**PASSAGE SHOWN**
----

Welcome to the table
Featuring Virginia Woolf, chocolate cake and air-fryer vs deep fat fryer chicken
Welcome, readers! If you’re here, I imagine that you probably like food, and to cook when it doesn’t feel like a chore. You might like dogs and books - Cold Comfort Farm, Mapp & Lucia - and perhaps re-reading the Narnia series every so often (except for the Last Battle, which can get in the bin.) You wish you had more time to read and to garden, and are most likely a fan of the Mitford sisters. (The nice ones, not the fascist ones.) Perhaps you like to choose the flowers yourself for parties, and if not, you like the idea that you might – I used to send my husband and daughters up the road to buy them, but now all my flower budget goes on live plants for the garden, with the hope that I might grow enough cosmos to cut enough for the house.
I’ll kick off with chocolate cake, because I made one last week, and am eating the last slice as I write. It’s such an easy cake that I melted the chocolate, olive oil and dark brown sugar together for it while the girls had breakfast, stirring through the eggs, cocoa powder, rye and plain flour while they played afterwards. It was in the oven by the time the Waitrose man came in – he threw a ball for the dog and helpfully watched the baby while I unpacked the food. ‘My girls don’t eat much’, I said, ‘but I’ve got three boys visiting later.’ He looked at the kitchen counters, barely visible under several kilos of organic chicken, veg, beef and potato waffles. ‘Yep,’ he said, ‘you might have enough.’ It would, I thought after he’d left, be a novelty to cook for children who actually wanted to eat, and with the baby down for her nap, I settled in for a good long session in the kitchen.
People often ask if I enjoy cooking on a day off when it’s not for a cookbook or column, and the answer is yes, particularly if I’ve had time to browse cookbooks and plan an interesting menu, rather than the rush of getting kids tea on the table for 5.30 pm, fending off one child who wants to play under my feet between the oven and the hob, and the another who either wants to ‘help’, read a book or play Dinosaur Guess Who – usually at the same time.

----

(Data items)
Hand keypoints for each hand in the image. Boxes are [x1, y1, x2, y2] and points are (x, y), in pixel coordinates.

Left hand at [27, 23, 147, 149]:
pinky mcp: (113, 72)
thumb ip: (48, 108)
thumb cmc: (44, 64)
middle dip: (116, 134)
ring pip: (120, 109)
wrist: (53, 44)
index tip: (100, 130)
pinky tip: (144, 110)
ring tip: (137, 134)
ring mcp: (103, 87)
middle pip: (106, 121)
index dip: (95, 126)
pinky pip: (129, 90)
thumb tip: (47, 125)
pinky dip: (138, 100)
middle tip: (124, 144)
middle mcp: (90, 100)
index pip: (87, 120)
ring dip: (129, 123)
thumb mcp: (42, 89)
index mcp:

----

**YOUR TASKS**
1. According to the welcome post, why does the author choose chocolate cake as the first recipe topic?
2. From the welcome post, list every ingredient named for the chocolate cake.
3. Continue the welcome post from its last sentence.
These entries come from a separate source.

**ANSWERS PROVIDED**
1. She opens with chocolate cake because she made one the previous week. She is eating the last slice as she writes.

2.
- chocolate
- olive oil
- dark brown sugar
- eggs
- cocoa powder
- rye flour
- plain flour

3.
The menu I’d planned was this:
Thursday tea
Chocolate cake, iced gingerbread, carrot & cucumber sticks, breadsticks, hummus
Thursday dinner
Buttermilk fried chicken, broccoli & cauliflower mac & cheese, fresh coleslaw (with kimchi for the adults)
Friday dinner
All in one beef chilli with chocolate, avocado, sour cream & cheese,
Potato waffles for the kids, fancy tortilla chips for the adults
Apparently, my friend’s children asked why I wasn’t just making dinner from one of my books. Where’s the challenge in that? With two hours nap/prep time, I marinated the chicken in garlic and buttermilk, and made a seasoned, spiced flour* to dredge it in. I’d wondered the previous day if I should buy a deep-fat fryer (on my long-term wishlist) before remembering air-fryers. Which everyone asks if I’m going to do a book about. Let’s just say after reading several recipes for air-fryer fried chicken, I added three litres of sunflower oil to the online shop, and fished out my biggest stockpot.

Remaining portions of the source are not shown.